Database migration projects can be hard, especially your first one, but the benefits of migrating your database to the cloud are significantly greater than the challenges migrations can present. You can make these challenges predictable and less painful through diligent preparation and collecting the necessary information before you start. Thousands of AWS customers have already migrated with or without our help. Some of them took some shortcuts and hit every possible problem during their first migration; others spent some time preparing and flew through their migrations with zero pain.
The checklist below will help you to ask the right questions before you start.
Thanks for reading! Have a successful database migration!
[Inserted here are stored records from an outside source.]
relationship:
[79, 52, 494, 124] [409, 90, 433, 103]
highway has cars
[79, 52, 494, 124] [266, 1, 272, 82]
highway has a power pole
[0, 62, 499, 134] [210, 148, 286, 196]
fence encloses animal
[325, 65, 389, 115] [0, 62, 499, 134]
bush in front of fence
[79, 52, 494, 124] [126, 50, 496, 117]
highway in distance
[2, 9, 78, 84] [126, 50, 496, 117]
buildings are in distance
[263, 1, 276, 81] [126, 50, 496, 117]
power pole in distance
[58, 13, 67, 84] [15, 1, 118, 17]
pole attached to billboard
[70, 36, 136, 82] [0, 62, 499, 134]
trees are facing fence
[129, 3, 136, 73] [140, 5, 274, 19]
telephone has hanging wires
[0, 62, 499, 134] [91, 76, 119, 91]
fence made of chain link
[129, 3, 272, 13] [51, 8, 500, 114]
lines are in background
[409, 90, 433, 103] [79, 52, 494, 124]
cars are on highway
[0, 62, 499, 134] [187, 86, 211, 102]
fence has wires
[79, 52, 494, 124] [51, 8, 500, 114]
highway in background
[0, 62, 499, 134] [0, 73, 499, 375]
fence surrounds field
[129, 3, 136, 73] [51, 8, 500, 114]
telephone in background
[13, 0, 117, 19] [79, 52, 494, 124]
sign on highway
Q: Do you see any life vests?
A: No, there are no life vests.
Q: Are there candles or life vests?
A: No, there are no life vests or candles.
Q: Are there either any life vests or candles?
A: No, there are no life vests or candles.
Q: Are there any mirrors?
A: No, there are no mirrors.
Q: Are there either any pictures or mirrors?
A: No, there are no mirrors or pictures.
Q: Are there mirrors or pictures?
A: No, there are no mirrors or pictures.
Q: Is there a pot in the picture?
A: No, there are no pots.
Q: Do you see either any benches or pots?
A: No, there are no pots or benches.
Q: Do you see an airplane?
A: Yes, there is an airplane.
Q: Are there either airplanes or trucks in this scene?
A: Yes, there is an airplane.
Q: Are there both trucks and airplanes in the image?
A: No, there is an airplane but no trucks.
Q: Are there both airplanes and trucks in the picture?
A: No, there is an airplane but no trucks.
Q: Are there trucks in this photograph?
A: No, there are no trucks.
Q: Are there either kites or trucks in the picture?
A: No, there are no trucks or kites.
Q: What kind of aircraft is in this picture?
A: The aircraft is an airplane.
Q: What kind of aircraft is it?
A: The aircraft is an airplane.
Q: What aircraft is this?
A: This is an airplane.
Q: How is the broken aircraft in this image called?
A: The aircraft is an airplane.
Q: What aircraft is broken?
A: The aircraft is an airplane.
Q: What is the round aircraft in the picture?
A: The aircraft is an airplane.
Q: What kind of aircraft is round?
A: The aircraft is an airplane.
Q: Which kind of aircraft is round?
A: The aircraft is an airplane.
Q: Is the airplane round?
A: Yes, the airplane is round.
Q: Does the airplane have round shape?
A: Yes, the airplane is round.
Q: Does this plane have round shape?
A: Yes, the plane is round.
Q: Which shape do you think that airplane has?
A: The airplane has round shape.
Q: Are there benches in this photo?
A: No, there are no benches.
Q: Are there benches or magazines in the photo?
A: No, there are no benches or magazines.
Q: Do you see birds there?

Database migration checklist
1. What is the size of your database?
2. How many schemas and tables do you have?
3. How many really big tables do you have (200 gigabytes or 200 million rows in size)?
4. What do the transaction boundaries look like?
5. Do you have engine-specific)data types that won’t be migrated by your migration tool?
6. Do you have LOBs in your tables, and how large are they?
7. Do all your tables with LOBs have primary keys?
8. How hot (busy) is your source database?
9. What kind of users, roles, and permissions do you have on the source database?
10. When was the last time you vacuumed, or compacted, your database?
11. How can your database be accessed (firewalls, tunnels, VPNs)?
12. Do you know what VPC you want to use in AWS?
13. Do you know what VPC security group you can use?
14. Do you have enough bandwidth to move all your data?
15. Can you afford downtime? How much?
16. Do you need the source database to stay alive after the migration? For how long?
17. Do you know why you preferred one target database engine over another?
18. What are your high availability (HA) requirements?
19. Does all the data need to move?
20. Does it need to move to the same place?
21. Do you understand the benefits offered by Amazon RDS?
22. Do you understand any Amazon RDS limitations which might affect you?
23. What happens to your application after the migration?
24. What is your contingency plan if things go wrong?